Sales Insights - Architecture
Aim: Build a small Azure platform infrastructure that could be used by a hypothetical business to ingest, store and visualise business data. Following this I’ll be looking to apply some further intelligence to their data in the form of customer segmentation, sales forecasting or natural language processing on customer reviews.
Design & Approach

Blob Storage
Act as the file landing zone where raw CSV files can be dropped and stored.
Azure Data Factory
Used to ingest and process files from Blob Storage into the SQL Database.
SQL Database
Database set up in a medallion design to store clean and enrich data.
Tableau
Reporting tool to access and visualise the "Gold Standard" data within the database.
Azure Architecture
As the aim of this project is to keep it very simple and cost effective, the underlying architecture is also quite straight forward, seen in the image below.

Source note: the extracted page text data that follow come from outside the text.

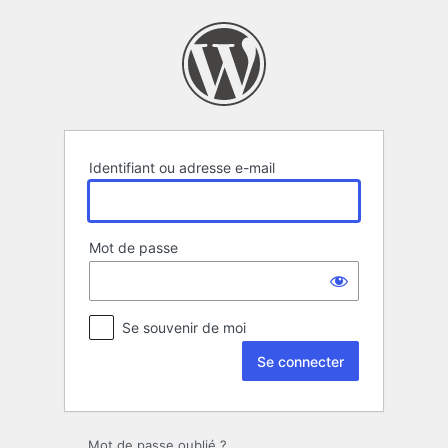
Se
connecter
Identifiant ou adresse e-mail
Mot de passe
Se souvenir de moi
Mot de passe oublié ?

Azure Subscription & Resource Groups
Subscriptions and resource groups can largely be covered by a Netflix analogy. There’s the bill payer account (the subscription), and then all the free loading user accounts underneath (resource groups). Whilst it’s one entity that owns and pays for the Netflix subscription, there are multiple accounts within that being used. Just instead of re-watching tv series, people use resource groups for building VMs, storing data or data science pipelines etc.

Blob Storage
Similar to your storage on your laptop, this is a multipurpose file storage for storing all kinds of file types and data. In this use case, it’ll be used as a hypothetical landing zone where files would be dropped for processing. This provides an easy place for Azure Data Factory to find the files.

Azure Data Factory (ADF)
Used for processing data, and lots of it. ADF provides access to all the benefits of cloud (Scalable compute, parallel processing, speed & performance etc.) in a ‘simple’ interface where users can build data pipelines for moving and processing data. In this use case, I built a metadata driven pipeline that looks in the ‘Landing Folder’ for CSV file types and runs an ingestion pipeline for each file. Moving the data from CSV files to a SQL database. The benefit of utilising metadata is rather than building multiple pipelines, you can build one template pipeline and the metadata will dynamically run multiple versions of this template for each variation of the metadata, in this case file name. Building this out further, triggers can be added to run the pipelines based on events such as files landing in the blob storage and then using the pipeline to relocate the files once the data has been transferred into the database.



SQL Database
The core of the solution and where the data sits. Utilising a medallion architecture, which is a design pattern based on the logic of the data improving through Bronze, Silver & Gold stages. The data lands from ADF into the Bronze schema where the data types are incorrect, there may be null or missing values and overall the data needs some work. In the Bronze schema there is an initial data quality stored procedure to conduct some basic processes such as deduplication etc. following this the data is processed to the Silver Schema using another stored procedure that continues the improvement of the data by correcting the data types and handling missing values. Further enrichment occurs in this layer before moving the data into the final Gold layer that will be made accessible to data consumers, in this case we will start with a tableau reporting dashboard.

Outcome:
For next to no cost, a simple data platform was built making use of Azure's free offerings. With the database and blob storage free, within usage limits, data factory only costing a negligible amount for compute and a little bit of time to set everything up. This gives a solid foundation to continue to build on top of. Quite quickly and easily providing a robust data solution that could be used to replace the common excel reports seen in businesses. In the next phase I’ll be building a Tableau report over the top of this new database to provide insights into the data.